Machine learning on remote sensing? What does that even mean?

Gabe Cadamuro

A quick overview

Machine learning on satellite imagery has a long history, but an understanding of its possible role in the developing world came a little later than it did for other data sources. Initial attempts to detect objects from satellite imagery would apply different machine learning algorithm (AdaBoost, SVMs etc) by featurizing the image into pixel histograms or other such features. This led to projects to extract roads, detect buildings, as well as machine learning approaches to crop yield estimation based on special spectral data. A seminal paper matching spatially tagged economic survey paper with a convolution neural net approach resulted in accurate wealth prediction over several countries. While deep nets had been used in satellite imagery before, this showed that CNNs were sufficiently powerful to infer economic variables that were previously considered too complex to estimate from just remote sensing data. Several works have followed in this vein by applying deep learning to novel difficult tasks like mapping slums or understanding the quality of a road. Not all recent work involves application of deep nets: in particular predictions of agricultural yield have a long history with several different approaches with continued success in that area. However, even here concepts from deep learning have been found to be of use: for example in using LSTMs (a type of deep net) for temporal vegetation modelling in the context of crop identification.

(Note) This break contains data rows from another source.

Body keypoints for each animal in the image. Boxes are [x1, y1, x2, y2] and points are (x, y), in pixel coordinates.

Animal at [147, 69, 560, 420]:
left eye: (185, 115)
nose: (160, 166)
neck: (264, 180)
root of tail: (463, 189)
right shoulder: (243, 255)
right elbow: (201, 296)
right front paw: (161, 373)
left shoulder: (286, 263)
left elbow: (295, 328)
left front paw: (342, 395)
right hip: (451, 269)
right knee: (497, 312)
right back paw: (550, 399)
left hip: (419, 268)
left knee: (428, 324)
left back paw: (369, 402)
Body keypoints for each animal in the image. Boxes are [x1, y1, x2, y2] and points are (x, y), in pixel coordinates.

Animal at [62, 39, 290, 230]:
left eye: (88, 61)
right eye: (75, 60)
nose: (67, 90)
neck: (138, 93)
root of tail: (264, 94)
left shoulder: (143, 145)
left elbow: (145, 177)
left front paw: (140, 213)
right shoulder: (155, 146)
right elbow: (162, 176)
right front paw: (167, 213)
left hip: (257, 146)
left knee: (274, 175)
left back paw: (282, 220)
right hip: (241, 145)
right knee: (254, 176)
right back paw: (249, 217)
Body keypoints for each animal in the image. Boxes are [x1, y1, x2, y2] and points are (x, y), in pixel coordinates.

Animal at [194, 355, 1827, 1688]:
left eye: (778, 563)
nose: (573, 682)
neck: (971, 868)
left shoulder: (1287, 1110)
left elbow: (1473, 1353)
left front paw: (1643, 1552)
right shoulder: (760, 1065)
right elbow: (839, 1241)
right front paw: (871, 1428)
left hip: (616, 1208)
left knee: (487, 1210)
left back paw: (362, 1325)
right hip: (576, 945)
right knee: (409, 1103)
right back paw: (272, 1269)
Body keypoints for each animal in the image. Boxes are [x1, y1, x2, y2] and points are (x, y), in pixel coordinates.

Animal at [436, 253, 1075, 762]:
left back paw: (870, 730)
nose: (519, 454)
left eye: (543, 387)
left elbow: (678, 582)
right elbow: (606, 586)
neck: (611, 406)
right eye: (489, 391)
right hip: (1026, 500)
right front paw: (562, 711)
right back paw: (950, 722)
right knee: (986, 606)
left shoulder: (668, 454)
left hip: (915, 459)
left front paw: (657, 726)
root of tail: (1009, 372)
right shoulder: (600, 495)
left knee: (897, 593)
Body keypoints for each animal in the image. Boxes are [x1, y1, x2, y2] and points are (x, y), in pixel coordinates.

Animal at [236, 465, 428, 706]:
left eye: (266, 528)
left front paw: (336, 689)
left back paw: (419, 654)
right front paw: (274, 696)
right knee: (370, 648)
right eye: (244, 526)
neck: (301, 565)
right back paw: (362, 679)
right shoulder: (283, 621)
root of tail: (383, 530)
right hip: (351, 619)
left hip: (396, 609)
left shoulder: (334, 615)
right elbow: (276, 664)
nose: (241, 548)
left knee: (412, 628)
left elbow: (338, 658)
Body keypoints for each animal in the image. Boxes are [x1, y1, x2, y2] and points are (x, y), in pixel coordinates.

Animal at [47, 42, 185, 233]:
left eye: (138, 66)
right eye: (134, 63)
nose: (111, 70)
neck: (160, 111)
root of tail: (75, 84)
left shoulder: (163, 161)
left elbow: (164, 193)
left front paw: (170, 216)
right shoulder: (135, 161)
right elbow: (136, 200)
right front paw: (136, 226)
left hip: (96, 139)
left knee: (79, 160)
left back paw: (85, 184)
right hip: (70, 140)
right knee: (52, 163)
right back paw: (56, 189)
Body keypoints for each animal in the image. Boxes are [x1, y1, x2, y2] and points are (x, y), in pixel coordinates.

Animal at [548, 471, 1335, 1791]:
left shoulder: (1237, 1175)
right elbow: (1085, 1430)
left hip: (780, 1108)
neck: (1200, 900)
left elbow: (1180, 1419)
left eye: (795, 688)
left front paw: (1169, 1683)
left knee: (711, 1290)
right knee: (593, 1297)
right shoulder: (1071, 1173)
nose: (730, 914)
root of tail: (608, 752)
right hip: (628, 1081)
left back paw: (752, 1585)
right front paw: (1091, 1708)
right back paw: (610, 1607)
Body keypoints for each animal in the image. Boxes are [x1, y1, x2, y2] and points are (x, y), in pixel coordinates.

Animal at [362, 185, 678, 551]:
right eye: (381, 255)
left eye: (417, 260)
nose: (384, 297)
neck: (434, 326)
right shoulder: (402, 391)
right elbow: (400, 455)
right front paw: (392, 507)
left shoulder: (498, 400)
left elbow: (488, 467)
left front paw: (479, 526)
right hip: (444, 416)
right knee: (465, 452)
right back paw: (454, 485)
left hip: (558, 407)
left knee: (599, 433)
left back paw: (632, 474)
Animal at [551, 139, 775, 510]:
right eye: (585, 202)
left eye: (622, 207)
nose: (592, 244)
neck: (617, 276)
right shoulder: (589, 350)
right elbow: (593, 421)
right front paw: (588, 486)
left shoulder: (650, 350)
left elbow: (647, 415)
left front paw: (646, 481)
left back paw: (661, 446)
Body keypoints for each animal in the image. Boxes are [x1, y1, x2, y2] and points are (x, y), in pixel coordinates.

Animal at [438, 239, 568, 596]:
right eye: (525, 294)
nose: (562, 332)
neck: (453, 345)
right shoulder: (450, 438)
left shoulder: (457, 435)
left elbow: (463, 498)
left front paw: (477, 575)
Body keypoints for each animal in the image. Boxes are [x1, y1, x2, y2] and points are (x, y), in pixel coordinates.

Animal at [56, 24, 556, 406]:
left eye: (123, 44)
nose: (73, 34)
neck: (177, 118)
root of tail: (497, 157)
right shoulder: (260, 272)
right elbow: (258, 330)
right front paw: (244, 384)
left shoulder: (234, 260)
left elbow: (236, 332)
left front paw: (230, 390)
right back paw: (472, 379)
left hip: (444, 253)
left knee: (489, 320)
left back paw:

Advantages of ML on Remote Sensing data

Remote sensing, and in particular that based on satellite platforms, has a number of advantages in the context of developing world ML. The first is that satellites are truly global and do not incur any transportation costs to obtain imagery of any part of the globe. This is a significant advantage over measurements that have to transport specialized equipment or professionals since developing regions, and especially rural or remote districts, will be harder to access. Limited transportation infrastructure and rugged terrain would be comparatively bigger problems in these cases. The second advantage is that satellites can persistently measure an area without having to deal with local factors such as security or supply. This is invaluable for studies involving areas in the midst of conflict or natural disasters. The third advantage, a natural by-product of the other two, is that satellite measurement can be done in a truly unbiased manner if desired. Other passively collected data sources such as social media or CDR rely upon a set of users that might have a bias towards being younger or more urban. Manual measurements or surveys may focus their attention on more densely populated or easy to access areas to the detriment of rural communities. There is no reason for either of these biases to occur when using satellite sensing data.